Just be sure to acclimatize it gradually by leaving your plant outside for one or two days and then bringing it back indoors again, before you leave it out for longer periods.
While the dormancy period is not very pleasant (for both you and your beautiful flower), at least there’s a good reason for it: nature needs this time to do its work and prepare your plant for the upcoming spring.
The hoya rebecca is a slow-growing plant, which means that it will take years before you should start to worry about its size. This characteristic makes the flower very popular with home gardeners because they can enjoy their beauty without having to keep moving them around or constantly prune them in order for them not to look awkward!
There are no reports of hoya rebecca being toxic to humans, but it is best if you try and keep this plant away from pets.

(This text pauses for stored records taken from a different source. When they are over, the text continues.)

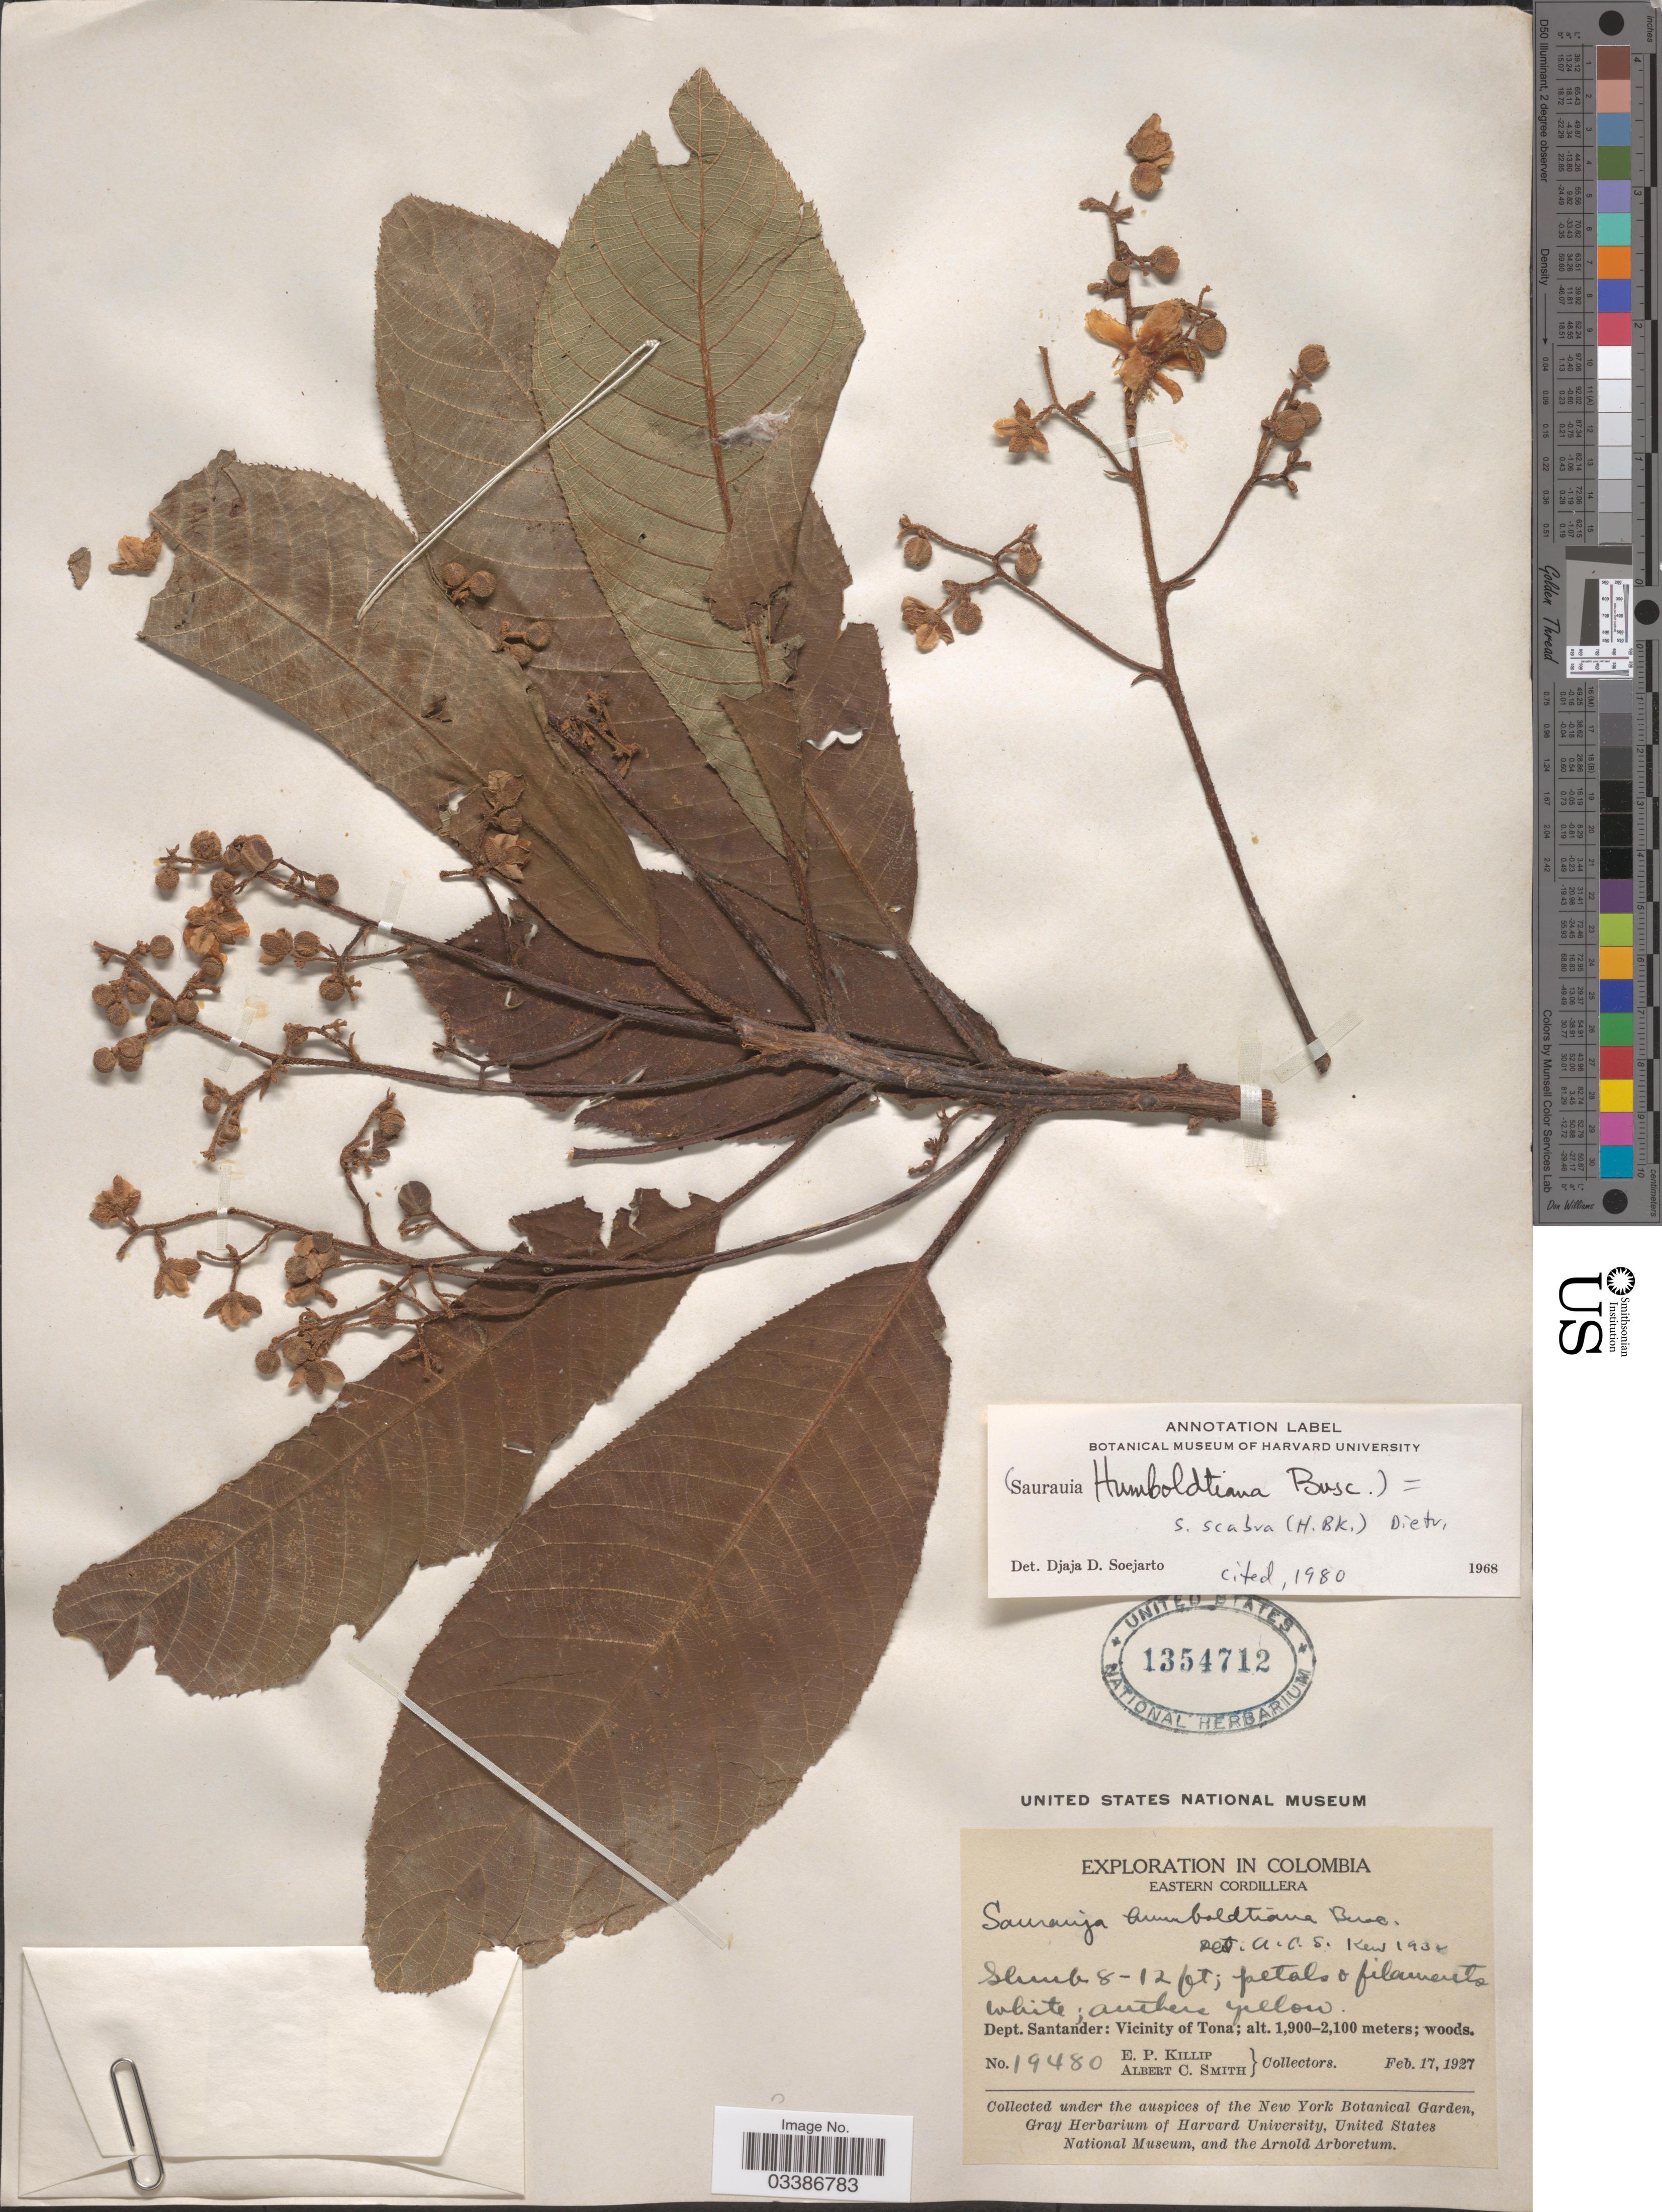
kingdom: Plantae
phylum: Tracheophyta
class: Magnoliopsida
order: Ericales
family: Actinidiaceae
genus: Saurauia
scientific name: Saurauia scabra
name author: (Kunth) D. Dietr.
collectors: E. P. Killip & A. C. Smith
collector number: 19480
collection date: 1927-02-17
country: Colombia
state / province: Santander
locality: Eastern Cordillera. Dept. Santander: Vicinity of Tona.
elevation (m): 1900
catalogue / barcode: US 1354712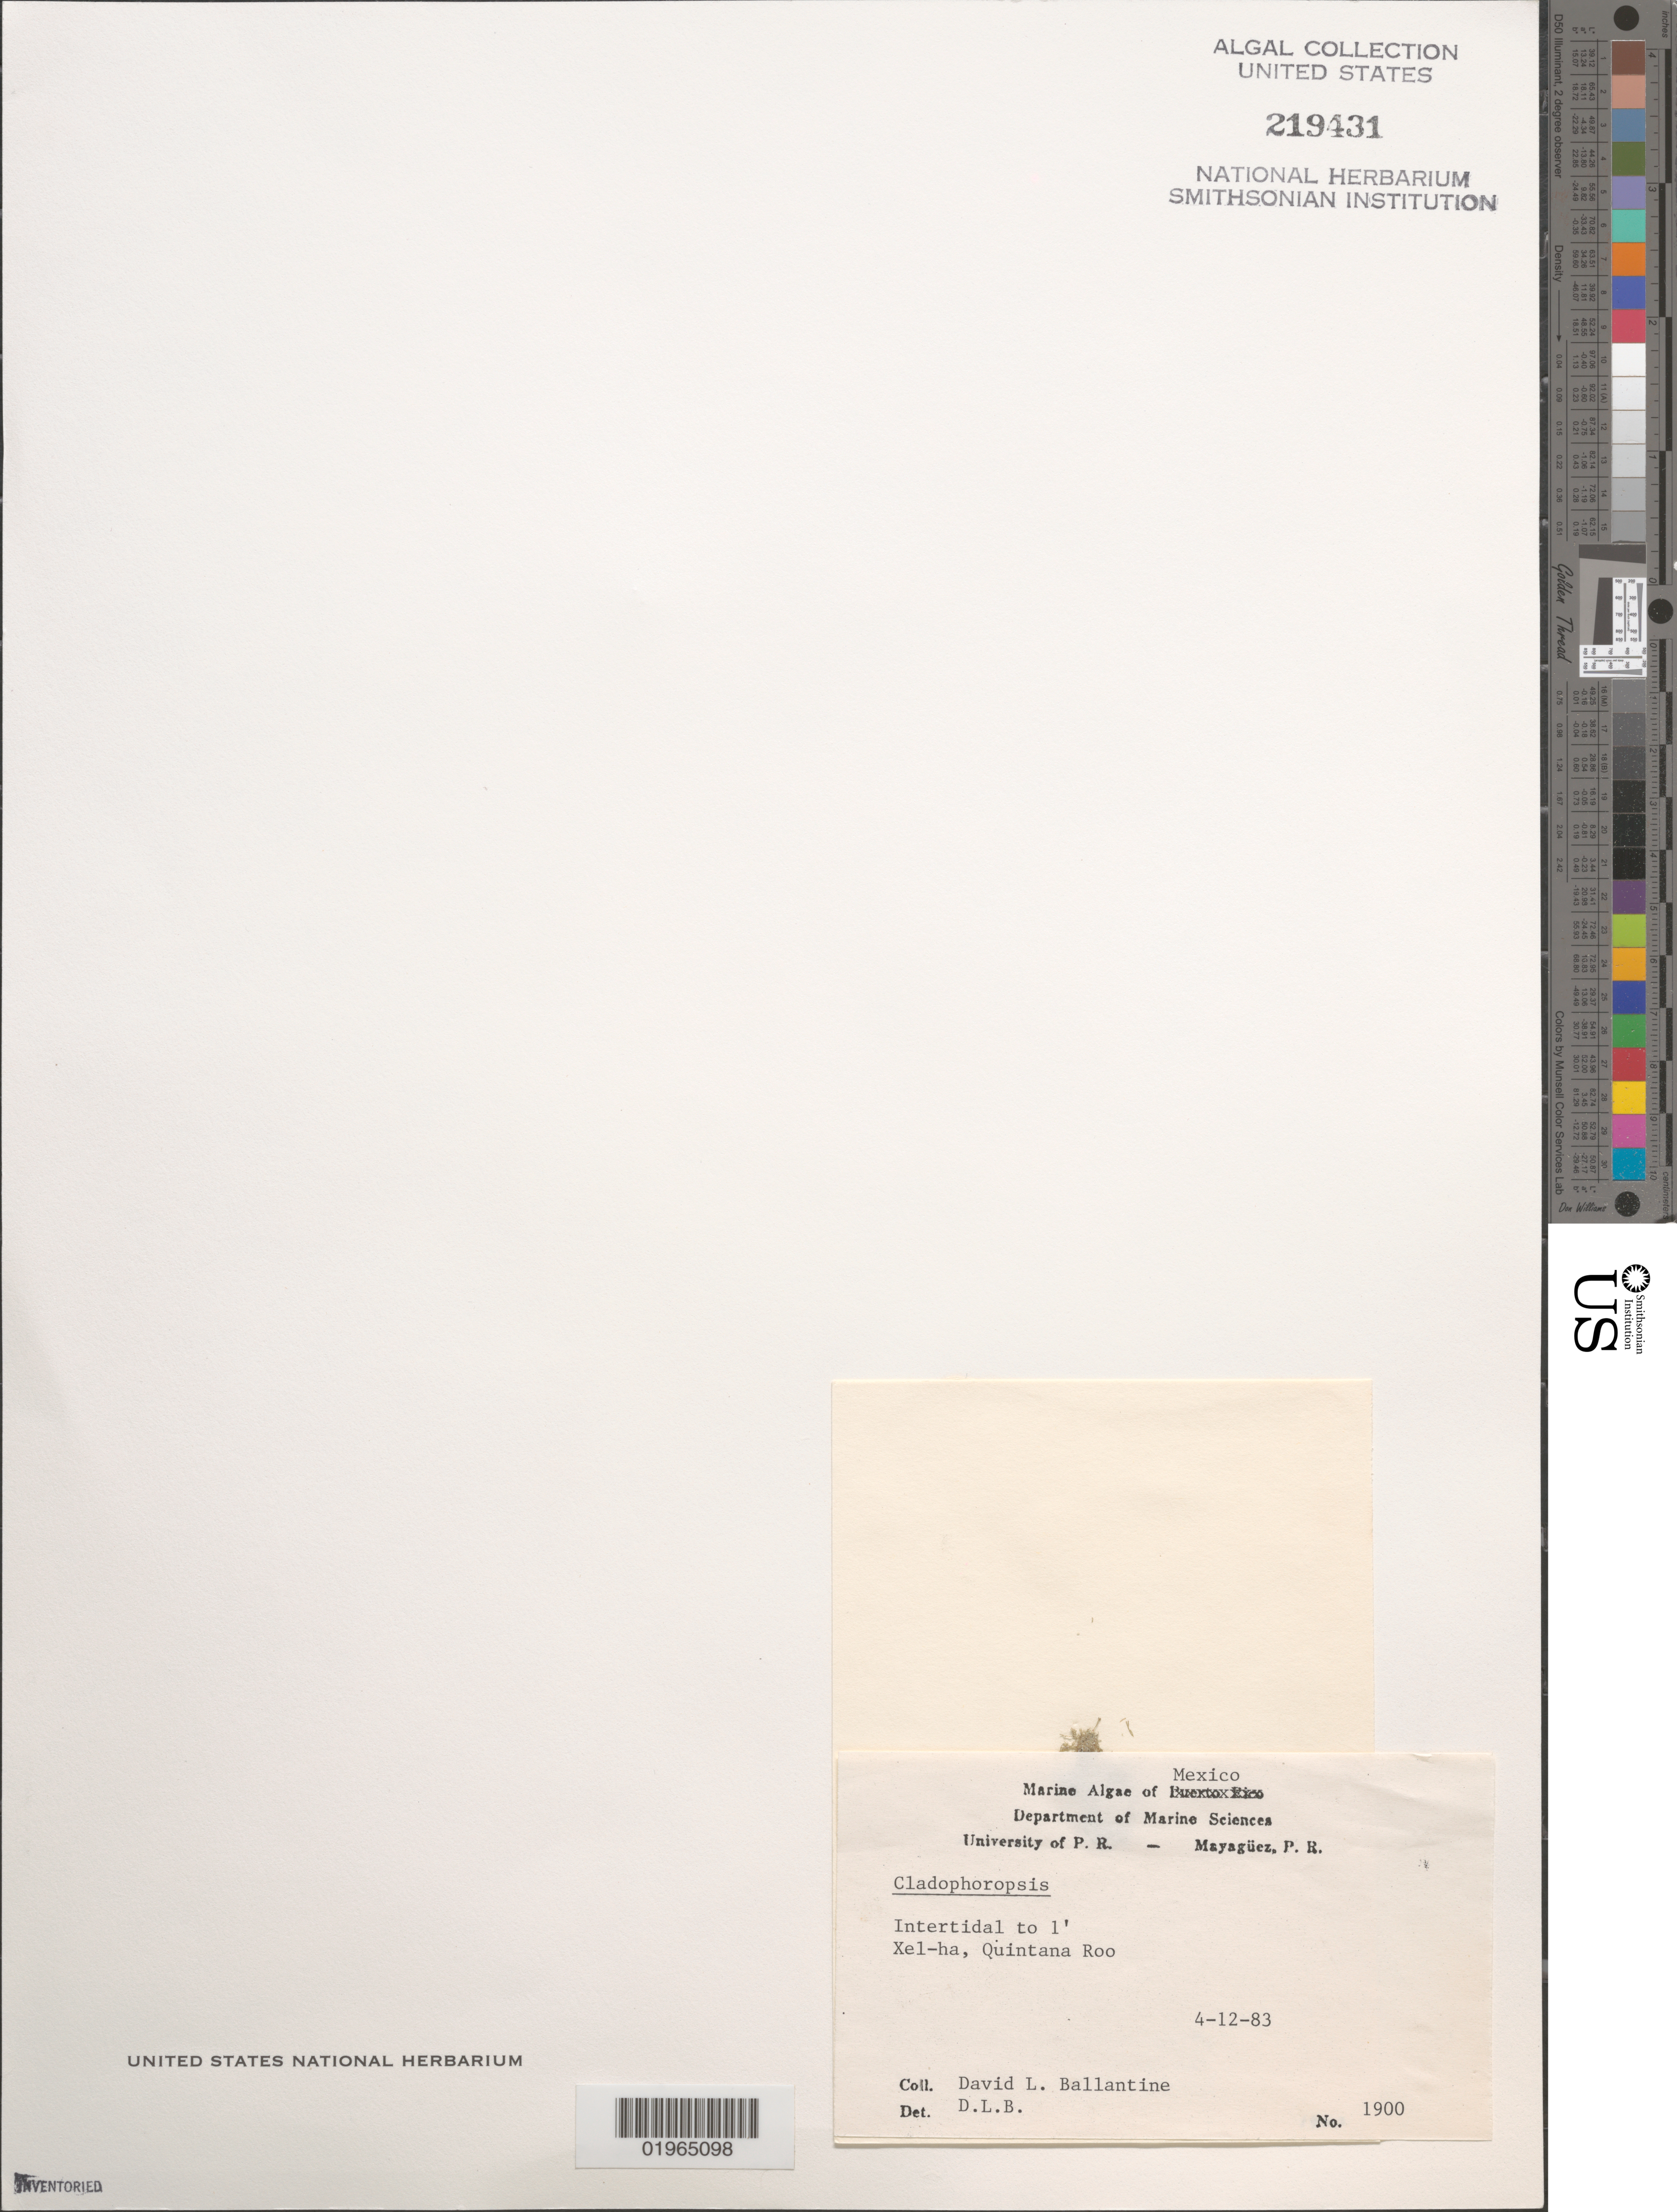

It may be that the sap or nectar found in its flowers isn’t very tasty for cats and dogs; we just don’t know!
USDA Hardiness Zones
Hoya rebecca will grow well in USDA zones 11 – 12.
Pests and diseases
Hoya rebecca is relatively disease resistant, but you should still check your plant regularly for signs of black spots or fungal infections. It’s also wise to remove dead leaves that may be hiding these symptoms from view and provide plenty of ventilation around the hoya rebecca so it can breathe properly.
You might even want to cut your plant back in the autumn to encourage it to grow bushier and make room for new growth!
The hoya rebecca is an easy to care for plant which means it makes a great addition to your home or garden. You can keep this flower in most rooms of the house, except for the bathroom and perhaps bedrooms because they are too humid places.
Since you don’t need to water your plant very often (maybe once or twice a month), it is also the perfect indoor plant for you, if you’re on holiday!
Please let me know in the comments section below what other information about this beautiful flower would be useful to include. Is there anything that I missed?